I'm using the IPP function ippiInterpolateLuma_H264_8u_C1R( ) to optimally interpolate my 16x16 macroblocks. Here are my profiler results:
Original Function (Vectorized)- 25ms, called 49638 times
IPP function- 130ms, called 49638 times. (The exact function shown in my profiler ispx_h264_interpolate_luma_type_b_8u_px, which takes 113ms. The function within which the IPP is called takes a further 15ms; that gives me the total of 130ms. I've put the IPP function within another function to enable profiling.)
My function seems to perform 5 times better than the Intel IPP. Isn't there something wrong? I thought IPPs were the most optimal implementations available.
The details of my computer and my settings are given below:
CPU: Intel Pentium 43GHz processorwith a 32bit Windows 7 OS.
Settings- Run from Visual Studio 2010; included IPP libraries ippvc_l.lib, ipps_l.lib, ippcore_l.lib. No compilation or execution errors.

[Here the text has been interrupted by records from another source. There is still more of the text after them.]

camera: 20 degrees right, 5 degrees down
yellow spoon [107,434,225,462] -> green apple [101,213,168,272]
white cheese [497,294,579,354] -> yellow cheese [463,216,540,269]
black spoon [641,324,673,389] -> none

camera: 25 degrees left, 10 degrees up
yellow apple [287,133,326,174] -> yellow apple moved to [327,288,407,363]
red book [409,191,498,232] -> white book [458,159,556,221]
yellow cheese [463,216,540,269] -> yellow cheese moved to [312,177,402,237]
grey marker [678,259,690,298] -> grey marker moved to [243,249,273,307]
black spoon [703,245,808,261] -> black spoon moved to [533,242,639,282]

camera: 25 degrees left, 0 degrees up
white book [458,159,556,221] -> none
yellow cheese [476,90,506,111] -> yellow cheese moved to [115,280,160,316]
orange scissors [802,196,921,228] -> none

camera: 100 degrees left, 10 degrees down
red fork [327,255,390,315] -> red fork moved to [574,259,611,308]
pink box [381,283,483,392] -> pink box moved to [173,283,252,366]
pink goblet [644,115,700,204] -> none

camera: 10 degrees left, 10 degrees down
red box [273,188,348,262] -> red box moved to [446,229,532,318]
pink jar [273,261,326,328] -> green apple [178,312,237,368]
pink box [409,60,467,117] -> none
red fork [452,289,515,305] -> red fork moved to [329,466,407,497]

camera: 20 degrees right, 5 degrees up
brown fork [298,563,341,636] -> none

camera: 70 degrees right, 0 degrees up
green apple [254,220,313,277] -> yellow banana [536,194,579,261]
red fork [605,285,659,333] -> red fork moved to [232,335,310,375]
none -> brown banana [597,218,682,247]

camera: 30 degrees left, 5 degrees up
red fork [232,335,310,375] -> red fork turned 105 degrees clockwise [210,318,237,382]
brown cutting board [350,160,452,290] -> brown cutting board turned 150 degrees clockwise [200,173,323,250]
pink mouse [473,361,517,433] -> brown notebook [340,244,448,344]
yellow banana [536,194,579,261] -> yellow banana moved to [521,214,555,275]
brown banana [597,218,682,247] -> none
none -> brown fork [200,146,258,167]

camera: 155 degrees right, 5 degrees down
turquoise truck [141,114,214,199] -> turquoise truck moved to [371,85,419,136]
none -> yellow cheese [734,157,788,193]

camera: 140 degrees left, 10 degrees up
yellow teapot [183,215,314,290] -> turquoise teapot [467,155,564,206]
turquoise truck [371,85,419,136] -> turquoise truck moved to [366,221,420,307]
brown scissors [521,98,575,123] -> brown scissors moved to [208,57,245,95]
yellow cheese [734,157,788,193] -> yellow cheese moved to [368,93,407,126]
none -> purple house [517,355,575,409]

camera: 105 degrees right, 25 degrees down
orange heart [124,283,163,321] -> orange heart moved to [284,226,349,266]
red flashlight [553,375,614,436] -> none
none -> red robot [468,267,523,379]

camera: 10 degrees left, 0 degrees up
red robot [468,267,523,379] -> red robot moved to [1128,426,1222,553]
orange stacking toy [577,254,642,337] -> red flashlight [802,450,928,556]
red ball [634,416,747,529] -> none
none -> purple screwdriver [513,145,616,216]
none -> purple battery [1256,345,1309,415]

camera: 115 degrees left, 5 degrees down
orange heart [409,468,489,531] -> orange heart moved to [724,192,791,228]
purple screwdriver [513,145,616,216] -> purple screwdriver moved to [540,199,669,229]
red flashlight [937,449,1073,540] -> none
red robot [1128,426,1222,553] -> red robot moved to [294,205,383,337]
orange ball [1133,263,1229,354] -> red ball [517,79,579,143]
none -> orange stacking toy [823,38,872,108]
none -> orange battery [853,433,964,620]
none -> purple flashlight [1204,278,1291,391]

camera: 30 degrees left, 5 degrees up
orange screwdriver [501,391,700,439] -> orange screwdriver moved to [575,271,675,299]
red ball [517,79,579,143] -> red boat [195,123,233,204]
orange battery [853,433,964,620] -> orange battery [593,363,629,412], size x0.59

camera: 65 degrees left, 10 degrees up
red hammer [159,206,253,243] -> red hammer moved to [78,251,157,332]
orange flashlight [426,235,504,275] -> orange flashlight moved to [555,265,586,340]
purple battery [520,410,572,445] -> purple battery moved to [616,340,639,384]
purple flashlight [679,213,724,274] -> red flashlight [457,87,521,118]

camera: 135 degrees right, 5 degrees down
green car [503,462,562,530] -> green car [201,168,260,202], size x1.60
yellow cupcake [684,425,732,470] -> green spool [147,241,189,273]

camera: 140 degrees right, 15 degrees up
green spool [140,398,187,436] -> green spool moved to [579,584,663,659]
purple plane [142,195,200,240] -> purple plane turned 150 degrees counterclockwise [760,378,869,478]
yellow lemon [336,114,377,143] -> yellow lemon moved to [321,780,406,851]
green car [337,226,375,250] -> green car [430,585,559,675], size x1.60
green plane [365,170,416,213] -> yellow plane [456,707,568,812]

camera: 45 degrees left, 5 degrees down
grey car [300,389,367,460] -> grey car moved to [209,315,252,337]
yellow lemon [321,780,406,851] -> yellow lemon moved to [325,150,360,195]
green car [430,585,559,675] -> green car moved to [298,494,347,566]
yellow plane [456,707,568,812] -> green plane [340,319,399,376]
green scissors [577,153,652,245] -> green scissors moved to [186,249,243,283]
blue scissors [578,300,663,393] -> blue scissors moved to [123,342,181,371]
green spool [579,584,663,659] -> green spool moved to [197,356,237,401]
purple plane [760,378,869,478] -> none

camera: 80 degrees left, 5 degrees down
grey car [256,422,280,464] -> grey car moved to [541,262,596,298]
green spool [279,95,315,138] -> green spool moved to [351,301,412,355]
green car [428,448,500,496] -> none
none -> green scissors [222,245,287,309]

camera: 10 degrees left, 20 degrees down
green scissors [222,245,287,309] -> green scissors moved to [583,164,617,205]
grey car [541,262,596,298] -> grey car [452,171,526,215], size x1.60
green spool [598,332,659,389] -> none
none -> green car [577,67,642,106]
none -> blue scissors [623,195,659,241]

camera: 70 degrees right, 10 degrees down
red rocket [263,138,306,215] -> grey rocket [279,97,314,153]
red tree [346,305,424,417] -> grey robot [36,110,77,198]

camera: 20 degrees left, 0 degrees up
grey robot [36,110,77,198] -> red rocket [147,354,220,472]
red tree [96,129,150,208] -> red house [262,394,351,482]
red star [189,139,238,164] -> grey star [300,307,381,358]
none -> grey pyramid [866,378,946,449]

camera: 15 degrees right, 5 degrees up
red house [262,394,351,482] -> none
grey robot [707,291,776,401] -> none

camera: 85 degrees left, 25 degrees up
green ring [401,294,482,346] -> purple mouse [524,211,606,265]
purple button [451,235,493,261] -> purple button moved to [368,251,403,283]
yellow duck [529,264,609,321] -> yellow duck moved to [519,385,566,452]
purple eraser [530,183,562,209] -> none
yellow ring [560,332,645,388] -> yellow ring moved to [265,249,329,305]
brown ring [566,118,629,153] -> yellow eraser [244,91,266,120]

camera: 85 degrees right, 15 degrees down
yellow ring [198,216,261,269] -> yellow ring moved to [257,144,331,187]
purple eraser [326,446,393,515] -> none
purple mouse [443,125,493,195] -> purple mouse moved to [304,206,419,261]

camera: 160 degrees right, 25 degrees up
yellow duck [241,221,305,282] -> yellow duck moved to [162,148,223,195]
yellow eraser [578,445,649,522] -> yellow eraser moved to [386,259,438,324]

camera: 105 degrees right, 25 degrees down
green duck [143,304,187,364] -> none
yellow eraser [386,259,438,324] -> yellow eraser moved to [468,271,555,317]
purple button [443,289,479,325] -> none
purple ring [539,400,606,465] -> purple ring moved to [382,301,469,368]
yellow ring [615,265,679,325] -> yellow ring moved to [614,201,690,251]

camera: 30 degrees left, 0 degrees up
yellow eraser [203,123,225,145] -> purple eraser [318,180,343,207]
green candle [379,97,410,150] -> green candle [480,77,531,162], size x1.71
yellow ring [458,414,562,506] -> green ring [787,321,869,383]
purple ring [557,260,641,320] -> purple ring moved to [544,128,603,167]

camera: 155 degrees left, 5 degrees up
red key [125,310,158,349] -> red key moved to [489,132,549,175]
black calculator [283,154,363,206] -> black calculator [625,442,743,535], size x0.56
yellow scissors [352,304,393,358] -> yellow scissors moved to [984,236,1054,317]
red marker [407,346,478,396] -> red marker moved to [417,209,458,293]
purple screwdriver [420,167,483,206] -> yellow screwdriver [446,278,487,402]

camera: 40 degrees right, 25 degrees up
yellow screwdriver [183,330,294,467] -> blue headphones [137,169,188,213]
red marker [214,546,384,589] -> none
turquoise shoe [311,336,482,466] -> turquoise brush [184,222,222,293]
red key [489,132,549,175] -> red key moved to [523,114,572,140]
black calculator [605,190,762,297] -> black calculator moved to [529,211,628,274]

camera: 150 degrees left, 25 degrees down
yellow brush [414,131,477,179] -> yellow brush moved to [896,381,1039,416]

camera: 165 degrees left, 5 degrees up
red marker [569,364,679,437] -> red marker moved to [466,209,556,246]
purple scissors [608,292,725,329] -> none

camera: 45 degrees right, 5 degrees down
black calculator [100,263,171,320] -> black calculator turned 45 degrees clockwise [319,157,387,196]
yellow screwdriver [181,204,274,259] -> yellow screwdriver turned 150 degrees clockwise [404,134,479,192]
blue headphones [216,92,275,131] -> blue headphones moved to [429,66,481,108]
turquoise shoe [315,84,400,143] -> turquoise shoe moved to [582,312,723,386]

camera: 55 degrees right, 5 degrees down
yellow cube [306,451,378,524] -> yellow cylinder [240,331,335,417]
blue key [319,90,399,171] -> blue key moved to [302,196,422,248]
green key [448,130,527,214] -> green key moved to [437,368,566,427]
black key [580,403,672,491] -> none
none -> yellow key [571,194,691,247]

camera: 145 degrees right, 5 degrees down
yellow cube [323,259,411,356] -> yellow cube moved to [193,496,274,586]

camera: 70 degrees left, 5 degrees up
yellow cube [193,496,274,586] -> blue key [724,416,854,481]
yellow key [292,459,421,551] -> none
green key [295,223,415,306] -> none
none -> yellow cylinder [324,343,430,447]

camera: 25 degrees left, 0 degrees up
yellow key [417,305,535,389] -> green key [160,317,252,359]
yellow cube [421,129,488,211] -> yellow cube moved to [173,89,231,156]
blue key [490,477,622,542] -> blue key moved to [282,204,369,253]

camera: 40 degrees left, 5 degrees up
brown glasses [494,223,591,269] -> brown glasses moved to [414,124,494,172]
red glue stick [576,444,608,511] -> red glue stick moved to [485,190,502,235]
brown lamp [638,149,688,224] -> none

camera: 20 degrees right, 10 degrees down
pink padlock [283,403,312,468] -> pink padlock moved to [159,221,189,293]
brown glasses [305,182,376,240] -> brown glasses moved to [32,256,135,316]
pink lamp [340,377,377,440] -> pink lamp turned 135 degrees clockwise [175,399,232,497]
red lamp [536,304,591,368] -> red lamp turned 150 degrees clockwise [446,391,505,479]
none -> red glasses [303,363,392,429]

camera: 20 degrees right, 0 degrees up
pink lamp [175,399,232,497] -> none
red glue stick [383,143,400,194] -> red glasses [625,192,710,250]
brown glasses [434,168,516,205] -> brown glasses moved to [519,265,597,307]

Any help here would be very much appreciated.
Which version of Intel IPP are you using now? Generally , px_ code is some none-optimized code that support difference processors. Also if you statically linked with Intel IPP, the following function call needed to be call first: ippInit()
And these were the steps I used to incorporate the IPP:
Included the ipp.h header
Linked with ipps_l.lib, ippcore_l.lib and ippvc_l.lib.
The IPP is used and there are no compiler or execution errors.
Is the ippInit() necessary seeing what I've done? And how do I solve my px_ fuction problem?
It is no problem for you to use IPP. Actually, specially for this functions, it does not have SSE2 optimization branch. If the system support SSE3 or above, it will take the optimization code. The system you test is Pentium 4 system, it only run the PX code.